Sen. Ted Cruz (R-Tx.) called Obama’s proposal “Obamacare for the Internet.”

“The Internet should not operate at the speed of government,” he tweeted.

Cruz also said that “crushing taxes, rules and regulations” applied to the Internet would threaten “freedom, entrepreneurship and creativity online.”

“Washington politicians want the money, and they want more and more control over our speech,” he wrote in an op/ed published by the Washington Post.

If the federal government seizes power to regulate the Internet, the regulations will never end, Cruz pointed out.

“Government-regulated utilities invariably destroy innovation and freedom,” he wrote. “Which is more innovative, the U.S. Post Office, or Facebook and Twitter?

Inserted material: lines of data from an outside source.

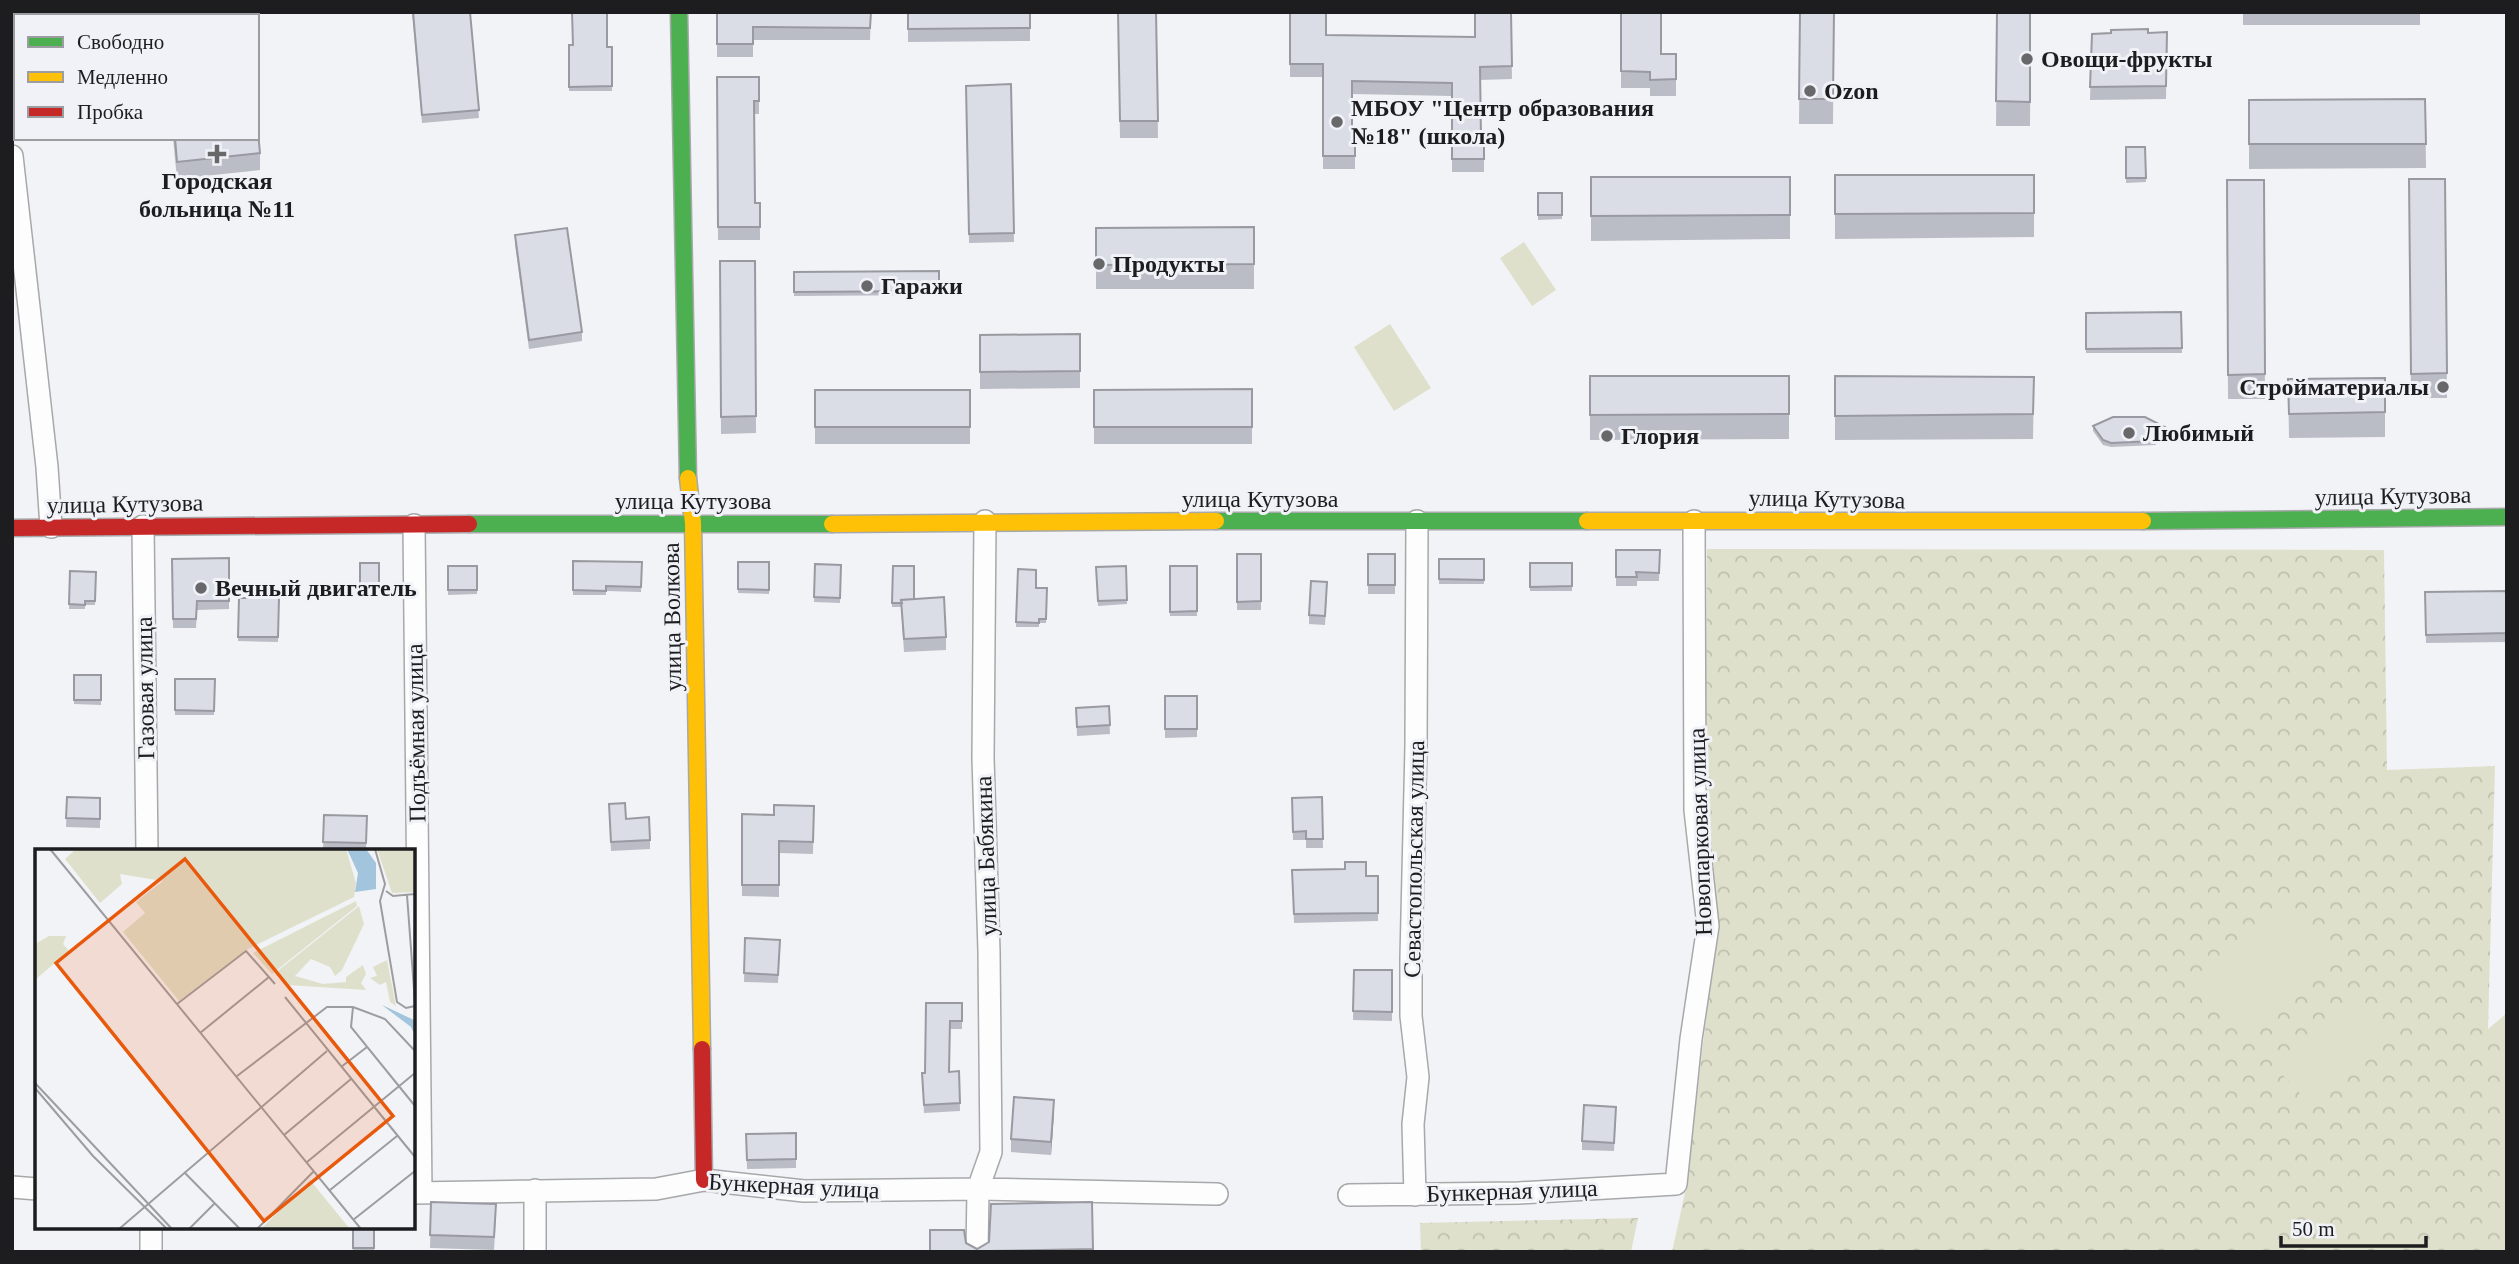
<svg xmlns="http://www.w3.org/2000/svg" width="2519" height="1264" viewBox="0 0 2519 1264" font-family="Georgia,serif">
	<defs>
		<pattern id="forest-crowns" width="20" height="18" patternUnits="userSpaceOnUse" patternTransform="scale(1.75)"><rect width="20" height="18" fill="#dfe0cb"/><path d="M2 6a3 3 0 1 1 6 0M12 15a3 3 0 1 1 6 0" fill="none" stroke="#bfc0ae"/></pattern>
	</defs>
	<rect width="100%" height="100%" fill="#f2f3f6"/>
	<path fill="url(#forest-crowns)" d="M1707 549 2384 550 2387 770 2495 766 2488 1029 2507 1013V1252H1672L1686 1188 1718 917 1705 817Z
		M1638 1218 1631 1252H1421L1420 1223Z"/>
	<path fill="#dfe0cb" d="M1524 242 1556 290 1532 306 1500 258Z
		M1390 324 1431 388 1394 411 1354 347Z
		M2285 899 2337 960 2244 1040 2192 979Z
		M2351 1000 2387 1038 2314 1108 2278 1070Z"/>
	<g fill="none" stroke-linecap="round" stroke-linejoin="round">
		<defs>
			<path id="street" d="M12 156 47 467 51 527
				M414 525 421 1193
				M143 526 147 851
				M12 1187 37 1189
				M413 1193 656 1189 704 1180 804 1191 978 1189 1217 1194
				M1349 1195 1519 1193 1676 1184 1691 1039 1708 926 1695 810 1694 521
				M1415 1195 1413 1124 1418 1077 1411 1016V958L1416 746 1417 521
				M151 1252V1227
				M535 1252V1190
				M977 1252 978 1189 991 1152 989 951 983 758 985 521"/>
			<path id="fast" d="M679 12 688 478
				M1216 521H1587
				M2143 521 2507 517
				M469 524H832"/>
			<path id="slow" d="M688 478 693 523 702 1049
				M1587 521H2143
				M832 524 1216 521"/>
			<path id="jam" d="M12 528 469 524
				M702 1049 704 1180"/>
		</defs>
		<use href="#street" stroke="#a7a8aa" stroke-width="24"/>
		<use href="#fast" stroke="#a7a8aa" stroke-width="19"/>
		<use href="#slow" stroke="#a7a8aa" stroke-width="19"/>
		<use href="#jam" stroke="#a7a8aa" stroke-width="19"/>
		<use href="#street" stroke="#fdfdfe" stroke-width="21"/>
		<use href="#fast" stroke="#4caf50" stroke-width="16"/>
		<use href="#slow" stroke="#ffc107" stroke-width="16"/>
		<use href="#jam" stroke="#c62828" stroke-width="16"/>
	</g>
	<path fill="#bbbdc6" d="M412 12H470L479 118 422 123Z
		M717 12H871L870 40H753V57H717Z
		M908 12H1030V41L908 42Z
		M1118 12H1156L1158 138H1120Z
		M1290 12 1326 35 1475 37 1511 12 1512 79 1480 80 1481 137H1484V172H1452V96L1352 94V135H1355V169H1323V77H1290Z
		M1621 12 1661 54H1676V96H1650V88H1621Z
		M1800 12H1834L1833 124H1799Z
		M1997 12H2031L2030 126H1996Z
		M2243 12H2420V25H2243Z
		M2167 32 2166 99 2090 100 2092 34Z
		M569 45 612 47V91H569Z
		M717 77H759V114H754L755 203H760V240H718Z
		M1011 84 1014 242 969 243 966 86Z
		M2425 99 2426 168 2249 169V100Z
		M173 138H257L260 153V170L177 179Z
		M2126 147H2145L2146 182 2126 183Z
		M1835 175H2034V237L1835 239Z
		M1591 177H1790V239L1591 241Z
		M2409 179H2445L2447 398H2411Z
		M2227 180H2264L2265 399H2228Z
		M1538 193H1562V219L1538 220Z
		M1254 227V289H1096V228Z
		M515 235 582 332V341L529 349 515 244Z
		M720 261H755L756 433 721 434Z
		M939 271V295L794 296V272Z
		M2181 312 2182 353H2086V313Z
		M1080 334V388L980 389V335Z
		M1590 376H1789V439L1590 440Z
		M1835 376 2034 377 2033 439 1835 440Z
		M2385 378V437L2289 438 2288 379Z
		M1252 389V444H1094V390Z
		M815 390H970V444H815Z
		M2093 426 2165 431 2155 445 2111 447 2103 445 2093 431Z
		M1616 550H1660L1659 581H1637V586H1616Z
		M1237 554H1261V610H1237Z
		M1368 554H1395V594H1368Z
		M229 558V609L197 610 196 628H173L172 559Z
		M1439 559H1484V584H1439Z
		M573 561 642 562 641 592 606 591V595H573Z
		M738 562H769V594L738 593Z
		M360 563H379V598L360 597Z
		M1530 563H1572V591H1530Z
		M815 564 841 565 840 603 814 602Z
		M448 566H477V594L448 595Z
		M893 566 914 599 946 637V650L904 652 901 607H892Z
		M1126 566 1127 604 1098 606 1096 567Z
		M1170 566H1197V616H1170Z
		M1018 569 1036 588H1047L1046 623H1039V627H1016Z
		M70 571 96 572 95 605H85V609H69Z
		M1327 591 1325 625 1309 624V615Z
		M2507 591V642L2426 643 2425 592Z
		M239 598H279L278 642 238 641Z
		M74 675H101V705L74 704Z
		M175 679H215L214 715H175Z
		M1165 696H1197V737L1165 738Z
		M1109 706 1110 734 1077 736 1076 708Z
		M67 797 100 798V828L66 827Z
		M1322 797 1323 848H1306V840H1293L1292 798Z
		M814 806 813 854 779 853V897L742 896V814L774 815Z
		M609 812 626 819 650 840V849L611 851Z
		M324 815 367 816 366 851H323Z
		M1292 870 1378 876V921L1294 923Z
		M745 938 780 940 778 983 744 982Z
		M1354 970H1392V1021L1353 1020Z
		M926 1003H962V1029H950V1072L959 1071 960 1111 924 1113 922 1073H925Z
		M1054 1113 1051 1155 1011 1152V1139Z
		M1616 1116 1614 1151 1582 1150V1141Z
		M796 1133V1168L747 1169 746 1134Z
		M431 1202 496 1216 494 1250 430 1248Z
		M1092 1202 1093 1252H930L966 1243 977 1249Z
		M353 1227H374V1252H353Z"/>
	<path fill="#999aa1" d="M2165 427V431L2155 445V441Z
		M1054 1100V1113L1051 1155V1142Z"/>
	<path fill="#dadce6" stroke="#999aa1" stroke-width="2" d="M162 12H207V16H163Z
		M413 12H470L479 110 422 115Z
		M572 12H607V47H612V86L569 87V45H573Z
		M717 12H871L870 28 753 27V44H717Z
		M908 12H1030V28L908 29Z
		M1118 12H1156L1158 121H1120Z
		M1290 12H1326V35L1475 37V12H1511L1512 66 1480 67 1481 137H1484V159H1452V83L1352 81V135H1355V156H1323V64H1290Z
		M1621 12H1661V54H1676V79L1650 80V72L1621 71Z
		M1800 12H1834L1833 99H1799Z
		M1997 12H2030V102L1996 101Z
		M2148 29V33L2167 32 2166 86 2090 87 2092 34 2111 33V30Z
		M717 77H759V101H754L755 203H760V227H718Z
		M1011 84 1014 233 969 234 966 86Z
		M2425 99 2426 144H2249V100Z
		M257 121 260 153 177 162 175 138H257Z
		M2126 147H2145L2146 178H2126Z
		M1835 175H2034V213L1835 214Z
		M1591 177H1790V215L1591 216Z
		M2409 179H2445L2447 373 2411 374Z
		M2227 180H2264L2265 374 2228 375Z
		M1538 193H1562V215H1538Z
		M1254 227V264L1096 265V228Z
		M567 228 582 332 529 340 515 235Z
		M720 261H755L756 416 721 417Z
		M939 271V291L794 292V272Z
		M2181 312 2182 348 2086 349V313Z
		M1080 334V371L980 372V335Z
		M1590 376H1789V414L1590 415Z
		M1835 376 2034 377 2033 414 1835 416Z
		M2385 378V412L2289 414 2288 379Z
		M1252 389V427H1094V390Z
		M815 390H970V427H815Z
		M2113 417H2145L2165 427 2155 441 2111 443 2103 440 2093 426Z
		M1616 550H1660L1659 573 1636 572 1637 577H1616Z
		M1237 554H1261V601L1237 602Z
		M1368 554H1395V585H1368Z
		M229 558V601H197L196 619H173L172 559Z
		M1439 559H1484V580L1439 579Z
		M573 561 642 562 641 587 606 586V591L573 590Z
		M738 562H769V590L738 589Z
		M360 563H379V589H360Z
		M1530 563H1572V586L1530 587Z
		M815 564 841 565 840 598 814 597Z
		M448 566H477V590H448Z
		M893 566H914V599L901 600 902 603H892Z
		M1126 566 1127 600 1098 601 1096 567Z
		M1170 566H1197V611L1170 612Z
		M1018 569 1036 570V588H1047L1046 619H1039V623L1016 622Z
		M70 571 96 572 95 601H85V605L69 604Z
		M1311 581 1327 582 1325 616 1309 615Z
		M2507 591V633L2426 635 2425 592Z
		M944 597 946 637 904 639 901 600Z
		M239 598H279L278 637H238Z
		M74 675H101V700H74Z
		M175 679H215L214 711 175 710Z
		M1165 696H1197V729H1165Z
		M1109 706 1110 725 1077 727 1076 708Z
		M67 797 100 798V819L66 818Z
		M1322 797 1323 839H1306V831L1293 832 1292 798Z
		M625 803 626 819 649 817 650 840 611 842 609 804Z
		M774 805 814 806 813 842 779 841V885H742V814L774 815Z
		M324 815 367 816 366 843 323 842Z
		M1345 862H1366V876H1378V913L1294 914 1292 870 1345 869Z
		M745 938 780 940 778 975 744 973Z
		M1354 970H1392V1012L1353 1011Z
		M926 1003H962V1021H950L949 1072 959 1071 960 1103 924 1105 922 1073H925Z
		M1014 1097 1054 1100 1051 1142 1011 1139Z
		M1584 1105 1616 1107 1614 1143 1582 1141Z
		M796 1133V1159L747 1160 746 1134Z
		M431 1202 496 1204 494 1237 430 1235Z
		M1092 1202 1093 1249 930 1252V1230H964L966 1243 977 1249 989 1242 991 1204Z
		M353 1227H374V1248H353Z"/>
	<g fill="#68686a" stroke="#f0f2f8" stroke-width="2.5">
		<circle cx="2027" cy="59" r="7"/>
		<circle cx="1810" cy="91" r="7"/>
		<circle cx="1337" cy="122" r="7"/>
		<path d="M213.5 143.5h7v7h7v7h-7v7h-7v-7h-7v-7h7z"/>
		<circle cx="1099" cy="264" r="7"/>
		<circle cx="867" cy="286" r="7"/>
		<circle cx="2443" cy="387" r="7"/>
		<circle cx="2129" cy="433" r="7"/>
		<circle cx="1607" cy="436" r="7"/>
		<circle cx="201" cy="588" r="7"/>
	</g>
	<g text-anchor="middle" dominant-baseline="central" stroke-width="6" stroke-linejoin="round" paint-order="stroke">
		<g font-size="24" font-weight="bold" fill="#1d1d1f" stroke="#f0f2f8" text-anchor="start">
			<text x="2041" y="59">Овощи-фрукты</text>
			<text x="1824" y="91">Ozon</text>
			<text x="1351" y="108">МБОУ "Центр образования<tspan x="1351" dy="28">№18" (школа)</tspan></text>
			<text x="217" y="181" text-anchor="middle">Городская<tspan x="217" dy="28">больница №11</tspan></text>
			<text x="1113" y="264">Продукты</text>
			<text x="881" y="286">Гаражи</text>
			<text x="2429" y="387" text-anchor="end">Стройматериалы</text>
			<text x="2143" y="433">Любимый</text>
			<text x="1621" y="436">Глория</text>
			<text x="215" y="588">Вечный двигатель</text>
		</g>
		<g font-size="24" fill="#1d1d1f" stroke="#f0f2f8">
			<text transform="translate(2393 496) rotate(-1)">улица Кутузова</text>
			<text x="1260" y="499">улица Кутузова</text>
			<text transform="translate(1827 499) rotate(1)">улица Кутузова</text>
			<text x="693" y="501">улица Кутузова</text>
			<text transform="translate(125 504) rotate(-1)">улица Кутузова</text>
			<text transform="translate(672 617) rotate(-91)">улица Волкова</text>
			<text transform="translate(145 688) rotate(-91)">Газовая улица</text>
			<text transform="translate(416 733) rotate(-91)">Подъёмная улица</text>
			<text transform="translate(1700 832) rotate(-92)">Новопарковая улица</text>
			<text transform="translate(986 856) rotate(-92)">улица Бабякина</text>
			<text transform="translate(1414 859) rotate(-89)">Севастопольская улица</text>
			<text transform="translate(794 1186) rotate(3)">Бункерная улица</text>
			<text transform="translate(1512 1191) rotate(-2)">Бункерная улица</text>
		</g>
	</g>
	<g transform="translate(35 849)">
		<rect width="380" height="380" fill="#f2f3f6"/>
		<path d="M41 0H311L321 34 319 48 211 101 144 152 88 83 110 64 101 53 128 32 85 25 87 35 65 54 30 10ZM321 52 322 57 237 125 218 104ZM324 57 329 75 307 121 300 127 295 118 276 110 260 127 288 135 311 133V128L328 116 331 125 326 134 331 141 252 136 240 124ZM14 87H31L28 95 34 102 1 130 0 95ZM352 111 361 157 355 153 351 133 345 136 335 129 342 127 338 118ZM275 331 315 380H226Z" fill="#dfe0cb"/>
		<path d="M342 0H380V43L357 44Z" fill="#dfe0cb"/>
		<path d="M312 0H331L341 14V40L320 43 323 24ZM347 156 379 171 380 187 376 178Z" fill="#a2c4dc"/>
		<path fill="none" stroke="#9d9da0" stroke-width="2" d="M15 0 326 380M340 0 350 35 345 52 362 153 371 159 380 157M351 42 358 47 380 45M372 46 380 154M250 148 380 308M142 155 211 102 240 135M318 158 316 178 380 257M165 184 234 128M306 218 332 198M202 227 292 158H318L350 170 380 202M0 234 137 380M0 239 58 307 132 380M249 286 316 230M272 313 380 224M149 323 205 380M295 341 362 287M318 371 380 322M84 380 292 202M154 380 180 354M222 380 278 323"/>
		<path fill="#e8590c" fill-opacity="0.15" stroke="#e8590c" stroke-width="3.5" d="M150 10 358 267 229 372 21 114Z"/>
		<rect width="380" height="380" fill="none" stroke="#1d1d1f" stroke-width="3.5"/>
	</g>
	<rect width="2519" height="1264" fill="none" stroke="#1d1d1f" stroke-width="28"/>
	<rect x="14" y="14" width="245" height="126" fill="#f0f2f8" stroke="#9c9da1" stroke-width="2"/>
	<rect x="28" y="37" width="35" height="10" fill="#4caf50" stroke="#9c9da1" stroke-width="2"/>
	<text x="77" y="49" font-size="21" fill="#1d1d1f">Свободно</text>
	<rect x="28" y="72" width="35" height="10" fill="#ffc107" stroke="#9c9da1" stroke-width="2"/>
	<text x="77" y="84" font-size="21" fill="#1d1d1f">Медленно</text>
	<rect x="28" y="107" width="35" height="10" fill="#c62828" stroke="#9c9da1" stroke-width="2"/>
	<text x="77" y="119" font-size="21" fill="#1d1d1f">Пробка</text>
	<path d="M2281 1236v10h145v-10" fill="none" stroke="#1d1d1f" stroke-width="3.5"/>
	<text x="2292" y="1236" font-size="21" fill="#1d1d1f" stroke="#f0f2f8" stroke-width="5" paint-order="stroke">50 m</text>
</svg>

Which is better for consumers, city taxi commissions or Uber and Lyft?”

Sixty-one percent of Americans are against the FCC regulating the Internet like television and the radio, believing instead that the ‘Net should remain open without regulation and censorship, according to a new Rasmussen Reports poll.

“Americans remain suspicious of the motives of those who want government regulation of the Internet,” the poll results reported. “Sixty-eight percent (68%) are concerned that if the FCC does gain regulatory control over the Internet, it will lead to government efforts to control online content or promote a political agenda, with 44% who are very concerned.”